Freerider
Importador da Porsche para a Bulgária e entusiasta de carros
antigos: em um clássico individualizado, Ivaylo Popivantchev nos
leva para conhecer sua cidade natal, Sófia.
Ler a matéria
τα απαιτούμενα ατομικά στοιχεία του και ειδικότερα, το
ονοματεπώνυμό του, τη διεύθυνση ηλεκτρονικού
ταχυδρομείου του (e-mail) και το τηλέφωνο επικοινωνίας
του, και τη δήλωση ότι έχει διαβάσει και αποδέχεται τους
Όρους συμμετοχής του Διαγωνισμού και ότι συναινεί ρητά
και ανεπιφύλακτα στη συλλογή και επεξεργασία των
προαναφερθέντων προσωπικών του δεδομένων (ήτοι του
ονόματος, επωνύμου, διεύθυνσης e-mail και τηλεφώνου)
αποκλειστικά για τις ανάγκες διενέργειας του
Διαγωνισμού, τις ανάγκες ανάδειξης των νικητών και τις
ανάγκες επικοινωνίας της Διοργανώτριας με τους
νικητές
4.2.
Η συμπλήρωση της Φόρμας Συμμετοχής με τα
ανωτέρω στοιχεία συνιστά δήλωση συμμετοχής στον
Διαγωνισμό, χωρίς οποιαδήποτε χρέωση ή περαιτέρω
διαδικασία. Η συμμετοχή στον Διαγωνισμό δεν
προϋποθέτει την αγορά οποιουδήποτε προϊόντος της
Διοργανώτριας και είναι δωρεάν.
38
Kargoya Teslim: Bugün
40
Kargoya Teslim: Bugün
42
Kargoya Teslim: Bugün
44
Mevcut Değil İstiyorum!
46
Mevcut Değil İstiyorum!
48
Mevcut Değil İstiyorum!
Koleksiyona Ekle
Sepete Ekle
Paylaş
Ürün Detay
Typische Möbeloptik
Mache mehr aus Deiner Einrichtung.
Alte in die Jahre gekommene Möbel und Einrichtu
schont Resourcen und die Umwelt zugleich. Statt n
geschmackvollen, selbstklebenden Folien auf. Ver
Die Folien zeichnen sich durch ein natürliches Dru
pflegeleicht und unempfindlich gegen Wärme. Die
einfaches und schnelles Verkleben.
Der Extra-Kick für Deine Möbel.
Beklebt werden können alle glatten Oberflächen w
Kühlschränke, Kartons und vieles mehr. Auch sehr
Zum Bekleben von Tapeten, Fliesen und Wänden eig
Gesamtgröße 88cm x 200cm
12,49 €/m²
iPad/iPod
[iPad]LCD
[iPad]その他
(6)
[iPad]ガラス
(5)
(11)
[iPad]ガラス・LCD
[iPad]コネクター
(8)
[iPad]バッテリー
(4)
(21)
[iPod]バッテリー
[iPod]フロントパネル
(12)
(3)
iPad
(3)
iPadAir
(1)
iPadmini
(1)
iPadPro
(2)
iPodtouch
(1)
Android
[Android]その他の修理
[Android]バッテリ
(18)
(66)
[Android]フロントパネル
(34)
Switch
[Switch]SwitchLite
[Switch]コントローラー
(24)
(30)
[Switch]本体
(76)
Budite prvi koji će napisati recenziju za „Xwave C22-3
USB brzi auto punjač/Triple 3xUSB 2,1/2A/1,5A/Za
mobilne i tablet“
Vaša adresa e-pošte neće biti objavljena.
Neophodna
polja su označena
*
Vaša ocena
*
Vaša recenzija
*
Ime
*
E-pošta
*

**WORK TO BE COMPLETED**
Rewrite the lines above, replacing "Bugün" with "Yarın" wherever it occurs and keeping every other line unchanged.

**ANSWER SPACE**
Freerider
Importador da Porsche para a Bulgária e entusiasta de carros
antigos: em um clássico individualizado, Ivaylo Popivantchev nos
leva para conhecer sua cidade natal, Sófia.
Ler a matéria
τα απαιτούμενα ατομικά στοιχεία του και ειδικότερα, το
ονοματεπώνυμό του, τη διεύθυνση ηλεκτρονικού
ταχυδρομείου του (e-mail) και το τηλέφωνο επικοινωνίας
του, και τη δήλωση ότι έχει διαβάσει και αποδέχεται τους
Όρους συμμετοχής του Διαγωνισμού και ότι συναινεί ρητά
και ανεπιφύλακτα στη συλλογή και επεξεργασία των
προαναφερθέντων προσωπικών του δεδομένων (ήτοι του
ονόματος, επωνύμου, διεύθυνσης e-mail και τηλεφώνου)
αποκλειστικά για τις ανάγκες διενέργειας του
Διαγωνισμού, τις ανάγκες ανάδειξης των νικητών και τις
ανάγκες επικοινωνίας της Διοργανώτριας με τους
νικητές
4.2.
Η συμπλήρωση της Φόρμας Συμμετοχής με τα
ανωτέρω στοιχεία συνιστά δήλωση συμμετοχής στον
Διαγωνισμό, χωρίς οποιαδήποτε χρέωση ή περαιτέρω
διαδικασία. Η συμμετοχή στον Διαγωνισμό δεν
προϋποθέτει την αγορά οποιουδήποτε προϊόντος της
Διοργανώτριας και είναι δωρεάν.
38
Kargoya Teslim: Yarın
40
Kargoya Teslim: Yarın
42
Kargoya Teslim: Yarın
44
Mevcut Değil İstiyorum!
46
Mevcut Değil İstiyorum!
48
Mevcut Değil İstiyorum!
Koleksiyona Ekle
Sepete Ekle
Paylaş
Ürün Detay
Typische Möbeloptik
Mache mehr aus Deiner Einrichtung.
Alte in die Jahre gekommene Möbel und Einrichtu
schont Resourcen und die Umwelt zugleich. Statt n
geschmackvollen, selbstklebenden Folien auf. Ver
Die Folien zeichnen sich durch ein natürliches Dru
pflegeleicht und unempfindlich gegen Wärme. Die
einfaches und schnelles Verkleben.
Der Extra-Kick für Deine Möbel.
Beklebt werden können alle glatten Oberflächen w
Kühlschränke, Kartons und vieles mehr. Auch sehr
Zum Bekleben von Tapeten, Fliesen und Wänden eig
Gesamtgröße 88cm x 200cm
12,49 €/m²
iPad/iPod
[iPad]LCD
[iPad]その他
(6)
[iPad]ガラス
(5)
(11)
[iPad]ガラス・LCD
[iPad]コネクター
(8)
[iPad]バッテリー
(4)
(21)
[iPod]バッテリー
[iPod]フロントパネル
(12)
(3)
iPad
(3)
iPadAir
(1)
iPadmini
(1)
iPadPro
(2)
iPodtouch
(1)
Android
[Android]その他の修理
[Android]バッテリ
(18)
(66)
[Android]フロントパネル
(34)
Switch
[Switch]SwitchLite
[Switch]コントローラー
(24)
(30)
[Switch]本体
(76)
Budite prvi koji će napisati recenziju za „Xwave C22-3
USB brzi auto punjač/Triple 3xUSB 2,1/2A/1,5A/Za
mobilne i tablet“
Vaša adresa e-pošte neće biti objavljena.
Neophodna
polja su označena
*
Vaša ocena
*
Vaša recenzija
*
Ime
*
E-pošta
*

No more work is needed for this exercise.